If your state isn’t listed here, buy a national fund and pay local tax on your interest income. Don’t be suckered into an expensive single-state fund in a blind rush for a break on state taxes.

Do the arithmetic. If munis are yielding 3%, and if your state tax bracket is 8%, then all you can save by going double-tax-free is 0.24%. Therefore, the most you should be willing to pay for a single-state fund is that much plus the 0.05% you’d pay for the best buy in national portfolios. Total, 0.29%. The single-state funds not coming from Vanguard tend to cost a whole lot more than that.

The expense ratios shown on the Vanguard funds are for the Admiral share class, with a $50,000 minimum investment in most cases. If you’re investing less than $50,000 you probably shouldn’t bother with munis at all.

ETFs

As you move on from the classic mutual fund to the newer exchange-traded format, you see more vendors capable of competing with Vanguard in cost efficiency.

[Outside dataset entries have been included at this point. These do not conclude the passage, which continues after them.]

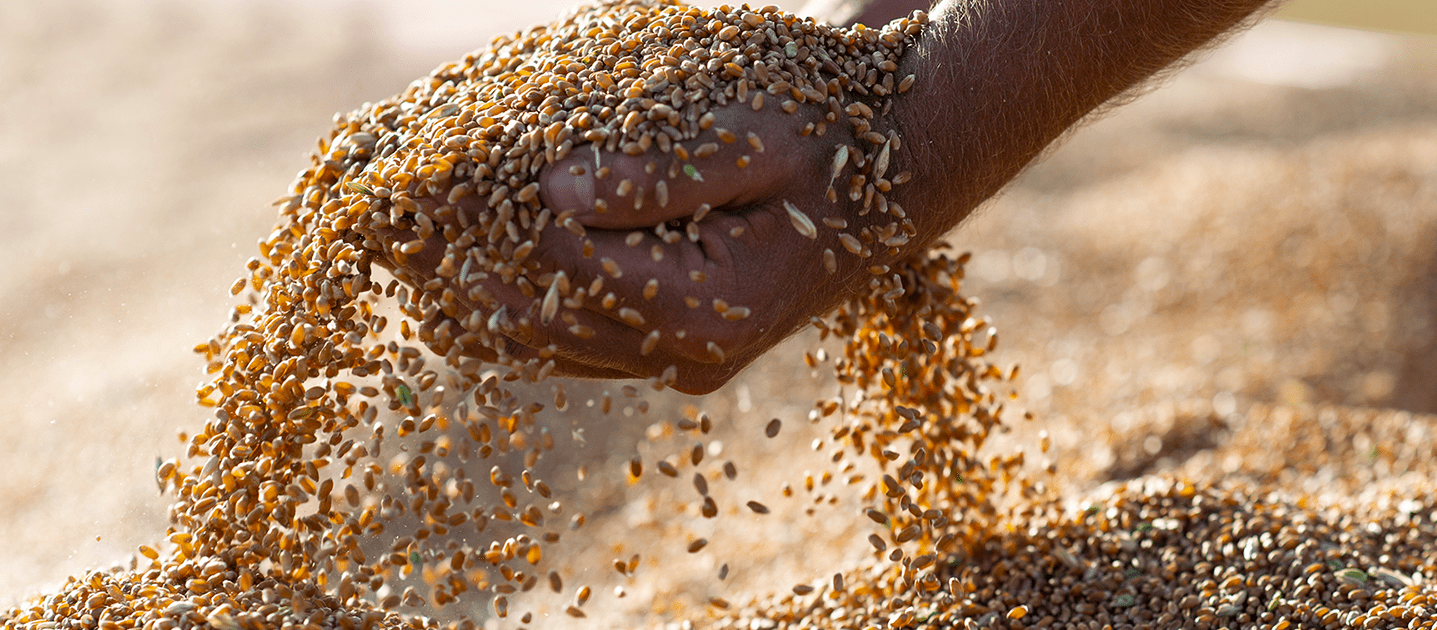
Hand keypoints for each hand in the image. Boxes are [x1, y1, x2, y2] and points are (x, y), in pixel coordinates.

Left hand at [385, 94, 910, 393]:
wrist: (900, 164)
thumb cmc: (828, 133)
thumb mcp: (753, 134)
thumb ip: (657, 173)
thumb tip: (553, 187)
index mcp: (706, 305)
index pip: (558, 270)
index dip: (483, 220)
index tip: (414, 175)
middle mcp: (687, 349)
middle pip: (538, 321)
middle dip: (454, 266)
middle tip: (376, 221)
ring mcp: (681, 352)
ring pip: (547, 342)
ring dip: (472, 294)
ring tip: (397, 247)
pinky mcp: (676, 338)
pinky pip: (574, 340)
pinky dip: (514, 304)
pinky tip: (463, 270)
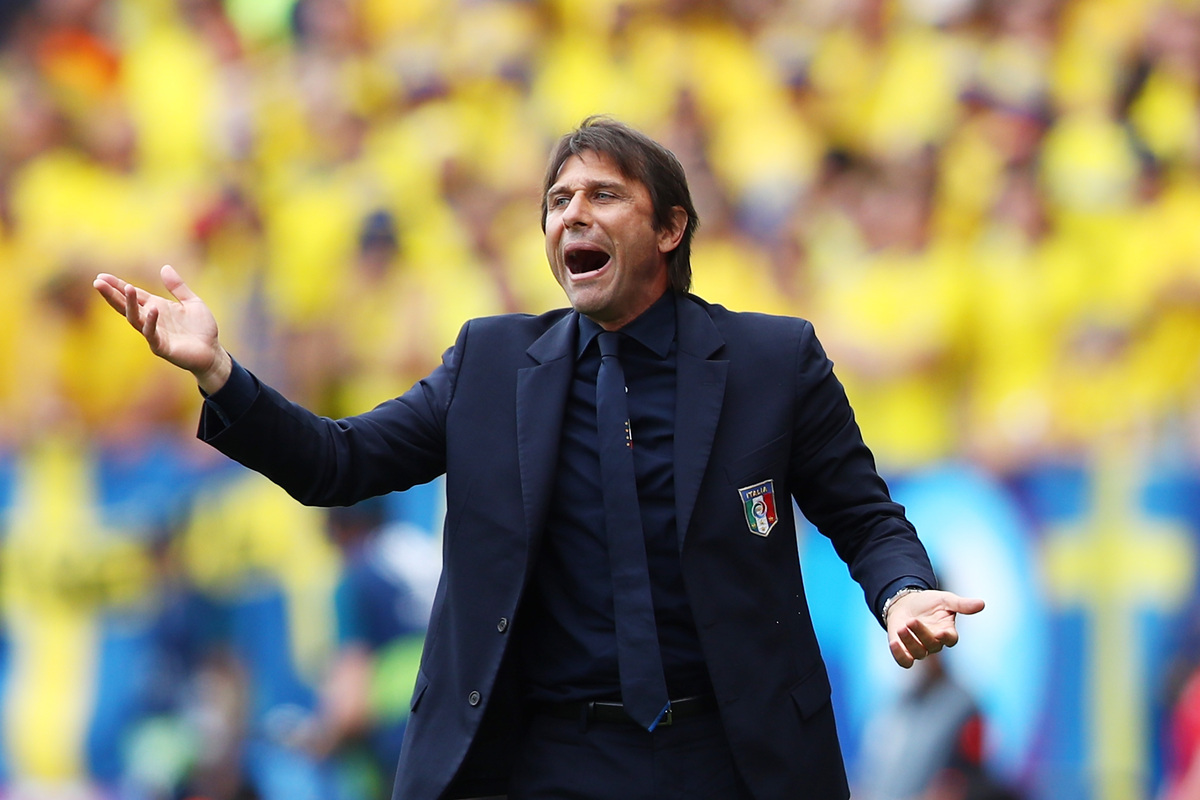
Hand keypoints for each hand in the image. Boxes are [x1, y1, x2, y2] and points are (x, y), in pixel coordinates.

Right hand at [93, 265, 231, 392]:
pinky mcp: (162, 347)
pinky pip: (152, 334)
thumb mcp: (192, 302)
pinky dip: (151, 322)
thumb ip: (178, 287)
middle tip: (97, 282)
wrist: (213, 352)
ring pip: (135, 319)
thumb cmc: (201, 329)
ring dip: (129, 304)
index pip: (133, 295)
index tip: (101, 276)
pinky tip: (152, 309)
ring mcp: (155, 334)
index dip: (117, 286)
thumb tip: (165, 267)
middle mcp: (151, 320)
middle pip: (126, 306)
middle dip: (112, 294)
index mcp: (156, 307)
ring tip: (126, 288)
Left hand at [886, 589, 983, 667]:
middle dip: (922, 634)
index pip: (951, 639)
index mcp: (947, 631)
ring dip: (909, 642)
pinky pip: (904, 661)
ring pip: (918, 653)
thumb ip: (961, 604)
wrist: (905, 603)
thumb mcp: (945, 599)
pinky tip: (894, 643)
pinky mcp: (904, 651)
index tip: (941, 632)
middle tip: (912, 621)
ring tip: (902, 628)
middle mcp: (935, 643)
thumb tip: (982, 604)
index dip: (947, 638)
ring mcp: (919, 648)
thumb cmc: (928, 602)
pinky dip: (900, 655)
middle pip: (932, 645)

This list includes some intriguing products from Invesco and BlackRock (labeled “bullet” or “term”) that terminate in different years. These things may be useful if you know you want your money back at a certain future date. But at 0.18% a year, they are at the expensive end of the tolerable range for a muni fund.

Closed-ends

This year has delivered a triple whammy to the unfortunate investors with shares in closed-end funds, the kind with a fixed number of shares. Those shares are bought and sold second-hand, often at a discount to their portfolio value.

First, the portfolio values got hammered by the rise in interest rates. Next, many of these funds use borrowed money to acquire municipal bonds, accentuating losses in the bear market. And finally, discounts widened.

Fat discounts catch the eye of value hunters. Are some of these tax-exempt bond funds now good buys?

I pawed through 114 muni closed-ends, looking for bargains. I came up empty-handed. Only two out of that entire group have ownership costs that can be called tolerable (0.2% a year or less), and neither is a great buy.

Yes, discounts are nice, but they do not create the bonanza you think they do. Suppose you find a closed-end trading at a 10% discount. That means you can acquire $100 of bonds for only $90.

When you go to sell, that discount might have narrowed (giving you a windfall) or widened (a misfortune). A neutral expectation is that the discount doesn’t budge. That is, your expected capital gain from the discount is zero.

The discount does help with dividends. Suppose the fund pays you a $4 dividend. You paid only $3.60 for that piece of cash. So you have a 40-cent bonus.

You’re not going to get rich off those dividend bonuses, especially not if the annual overhead on the fund comes to more than 40 cents per $100. Almost all of the closed-end muni funds have expense ratios above 0.4%.

To evaluate the closed-ends I took into account dividends, discounts and expense ratios. I also credited the leveraged funds for handling more than $100 of bonds for every $100 of your net asset value. And still the closed-ends look pretty awful.

The two with a tolerable cost burden are Nuveen Select Tax-Free Income (ticker: NXP; effective ownership cost of 0.09% a year) and Nuveen New York Select Tax-Free (NXN, 0.13%).

As for the rest, wait for discounts to discounts to double or triple from where they are now.